* _YOUR GOAL_:
Transcribe the entries that follow, word for word.

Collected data
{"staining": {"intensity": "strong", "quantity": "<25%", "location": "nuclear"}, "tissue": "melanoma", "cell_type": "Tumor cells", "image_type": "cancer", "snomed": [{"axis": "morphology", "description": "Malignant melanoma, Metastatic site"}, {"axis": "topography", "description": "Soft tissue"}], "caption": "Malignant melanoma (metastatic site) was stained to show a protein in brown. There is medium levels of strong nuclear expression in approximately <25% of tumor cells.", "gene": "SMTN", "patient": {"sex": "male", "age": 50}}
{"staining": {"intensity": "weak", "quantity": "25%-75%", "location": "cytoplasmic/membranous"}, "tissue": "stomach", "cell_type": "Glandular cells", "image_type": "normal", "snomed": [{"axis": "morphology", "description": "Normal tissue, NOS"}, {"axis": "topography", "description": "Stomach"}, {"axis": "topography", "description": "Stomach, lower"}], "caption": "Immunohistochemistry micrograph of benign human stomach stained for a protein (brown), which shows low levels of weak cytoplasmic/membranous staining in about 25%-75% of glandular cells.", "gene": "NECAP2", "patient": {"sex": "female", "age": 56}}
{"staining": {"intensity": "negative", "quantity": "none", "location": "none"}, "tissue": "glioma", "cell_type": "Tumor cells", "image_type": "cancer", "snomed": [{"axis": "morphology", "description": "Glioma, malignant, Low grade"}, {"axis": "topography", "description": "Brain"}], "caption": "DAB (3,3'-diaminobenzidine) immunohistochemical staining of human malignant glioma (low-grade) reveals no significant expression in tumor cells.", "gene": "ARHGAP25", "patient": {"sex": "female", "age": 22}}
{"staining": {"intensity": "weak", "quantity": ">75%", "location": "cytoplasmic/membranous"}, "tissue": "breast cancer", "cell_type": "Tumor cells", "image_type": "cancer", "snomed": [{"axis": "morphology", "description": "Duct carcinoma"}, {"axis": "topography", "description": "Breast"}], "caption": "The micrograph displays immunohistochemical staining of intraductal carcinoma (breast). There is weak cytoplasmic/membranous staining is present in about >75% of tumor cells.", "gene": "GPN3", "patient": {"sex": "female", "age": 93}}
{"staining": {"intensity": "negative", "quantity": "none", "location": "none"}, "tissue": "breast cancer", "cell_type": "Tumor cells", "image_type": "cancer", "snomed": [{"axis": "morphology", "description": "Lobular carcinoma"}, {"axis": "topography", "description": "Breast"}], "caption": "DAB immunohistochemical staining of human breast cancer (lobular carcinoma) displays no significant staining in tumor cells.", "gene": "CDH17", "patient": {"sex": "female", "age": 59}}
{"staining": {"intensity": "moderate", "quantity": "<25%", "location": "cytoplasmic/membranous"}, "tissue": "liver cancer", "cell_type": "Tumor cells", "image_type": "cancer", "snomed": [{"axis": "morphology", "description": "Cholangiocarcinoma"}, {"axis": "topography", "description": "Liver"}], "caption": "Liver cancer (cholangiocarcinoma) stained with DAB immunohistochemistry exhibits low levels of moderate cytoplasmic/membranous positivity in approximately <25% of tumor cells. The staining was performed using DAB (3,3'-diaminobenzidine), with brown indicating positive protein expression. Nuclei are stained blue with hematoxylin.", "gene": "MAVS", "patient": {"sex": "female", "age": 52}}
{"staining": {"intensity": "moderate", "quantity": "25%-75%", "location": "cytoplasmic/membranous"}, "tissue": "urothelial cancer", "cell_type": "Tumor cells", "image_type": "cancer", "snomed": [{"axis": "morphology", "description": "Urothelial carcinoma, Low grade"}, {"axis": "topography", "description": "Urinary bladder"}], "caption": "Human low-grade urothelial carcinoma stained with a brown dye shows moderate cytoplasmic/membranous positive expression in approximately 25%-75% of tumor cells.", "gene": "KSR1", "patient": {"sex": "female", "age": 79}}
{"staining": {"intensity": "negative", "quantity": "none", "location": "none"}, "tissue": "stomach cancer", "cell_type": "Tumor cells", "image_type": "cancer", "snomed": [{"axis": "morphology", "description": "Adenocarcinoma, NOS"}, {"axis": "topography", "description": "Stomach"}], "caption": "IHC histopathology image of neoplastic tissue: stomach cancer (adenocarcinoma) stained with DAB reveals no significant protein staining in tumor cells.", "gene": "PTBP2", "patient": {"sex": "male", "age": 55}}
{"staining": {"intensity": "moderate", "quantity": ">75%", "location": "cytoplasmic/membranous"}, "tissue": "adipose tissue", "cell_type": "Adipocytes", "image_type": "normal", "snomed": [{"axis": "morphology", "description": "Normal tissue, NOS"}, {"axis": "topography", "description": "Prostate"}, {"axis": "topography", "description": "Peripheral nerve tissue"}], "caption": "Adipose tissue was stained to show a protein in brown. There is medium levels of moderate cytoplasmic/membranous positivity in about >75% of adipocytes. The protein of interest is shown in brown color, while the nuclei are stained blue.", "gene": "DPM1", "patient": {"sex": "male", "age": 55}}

* _WRITTEN ANSWER_:
{"staining": {"intensity": "strong", "quantity": "<25%", "location": "nuclear"}, "tissue": "melanoma", "cell_type": "Tumor cells", "image_type": "cancer", "snomed": [{"axis": "morphology", "description": "Malignant melanoma, Metastatic site"}, {"axis": "topography", "description": "Soft tissue"}], "caption": "Malignant melanoma (metastatic site) was stained to show a protein in brown. There is medium levels of strong nuclear expression in approximately <25% of tumor cells.", "gene": "SMTN", "patient": {"sex": "male", "age": 50}}
{"staining": {"intensity": "weak", "quantity": "25%-75%", "location": "cytoplasmic/membranous"}, "tissue": "stomach", "cell_type": "Glandular cells", "image_type": "normal", "snomed": [{"axis": "morphology", "description": "Normal tissue, NOS"}, {"axis": "topography", "description": "Stomach"}, {"axis": "topography", "description": "Stomach, lower"}], "caption": "Immunohistochemistry micrograph of benign human stomach stained for a protein (brown), which shows low levels of weak cytoplasmic/membranous staining in about 25%-75% of glandular cells.", "gene": "NECAP2", "patient": {"sex": "female", "age": 56}}
{"staining": {"intensity": "negative", "quantity": "none", "location": "none"}, "tissue": "glioma", "cell_type": "Tumor cells", "image_type": "cancer", "snomed": [{"axis": "morphology", "description": "Glioma, malignant, Low grade"}, {"axis": "topography", "description": "Brain"}], "caption": "DAB (3,3'-diaminobenzidine) immunohistochemical staining of human malignant glioma (low-grade) reveals no significant expression in tumor cells.", "gene": "ARHGAP25", "patient": {"sex": "female", "age": 22}}
{"staining": {"intensity": "weak", "quantity": ">75%", "location": "cytoplasmic/membranous"}, "tissue": "breast cancer", "cell_type": "Tumor cells", "image_type": "cancer", "snomed": [{"axis": "morphology", "description": "Duct carcinoma"}, {"axis": "topography", "description": "Breast"}], "caption": "The micrograph displays immunohistochemical staining of intraductal carcinoma (breast). There is weak cytoplasmic/membranous staining is present in about >75% of tumor cells.", "gene": "GPN3", "patient": {"sex": "female", "age": 93}}
{"staining": {"intensity": "negative", "quantity": "none", "location": "none"}, "tissue": "breast cancer", "cell_type": "Tumor cells", "image_type": "cancer", "snomed": [{"axis": "morphology", "description": "Lobular carcinoma"}, {"axis": "topography", "description": "Breast"}], "caption": "DAB immunohistochemical staining of human breast cancer (lobular carcinoma) displays no significant staining in tumor cells.", "gene": "CDH17", "patient": {"sex": "female", "age": 59}}
{"staining": {"intensity": "moderate", "quantity": "<25%", "location": "cytoplasmic/membranous"}, "tissue": "liver cancer", "cell_type": "Tumor cells", "image_type": "cancer", "snomed": [{"axis": "morphology", "description": "Cholangiocarcinoma"}, {"axis": "topography", "description": "Liver"}], "caption": "Liver cancer (cholangiocarcinoma) stained with DAB immunohistochemistry exhibits low levels of moderate cytoplasmic/membranous positivity in approximately <25% of tumor cells. The staining was performed using DAB (3,3'-diaminobenzidine), with brown indicating positive protein expression. Nuclei are stained blue with hematoxylin.", "gene": "MAVS", "patient": {"sex": "female", "age": 52}}
{"staining": {"intensity": "moderate", "quantity": "25%-75%", "location": "cytoplasmic/membranous"}, "tissue": "urothelial cancer", "cell_type": "Tumor cells", "image_type": "cancer", "snomed": [{"axis": "morphology", "description": "Urothelial carcinoma, Low grade"}, {"axis": "topography", "description": "Urinary bladder"}], "caption": "Human low-grade urothelial carcinoma stained with a brown dye shows moderate cytoplasmic/membranous positive expression in approximately 25%-75% of tumor cells.", "gene": "KSR1", "patient": {"sex": "female", "age": 79}}
{"staining": {"intensity": "negative", "quantity": "none", "location": "none"}, "tissue": "stomach cancer", "cell_type": "Tumor cells", "image_type": "cancer", "snomed": [{"axis": "morphology", "description": "Adenocarcinoma, NOS"}, {"axis": "topography", "description": "Stomach"}], "caption": "IHC histopathology image of neoplastic tissue: stomach cancer (adenocarcinoma) stained with DAB reveals no significant protein staining in tumor cells.", "gene": "PTBP2", "patient": {"sex": "male", "age": 55}}
{"staining": {"intensity": "moderate", "quantity": ">75%", "location": "cytoplasmic/membranous"}, "tissue": "adipose tissue", "cell_type": "Adipocytes", "image_type": "normal", "snomed": [{"axis": "morphology", "description": "Normal tissue, NOS"}, {"axis": "topography", "description": "Prostate"}, {"axis": "topography", "description": "Peripheral nerve tissue"}], "caption": "Adipose tissue was stained to show a protein in brown. There is medium levels of moderate cytoplasmic/membranous positivity in about >75% of adipocytes. The protein of interest is shown in brown color, while the nuclei are stained blue.", "gene": "DPM1", "patient": {"sex": "male", "age": 55}}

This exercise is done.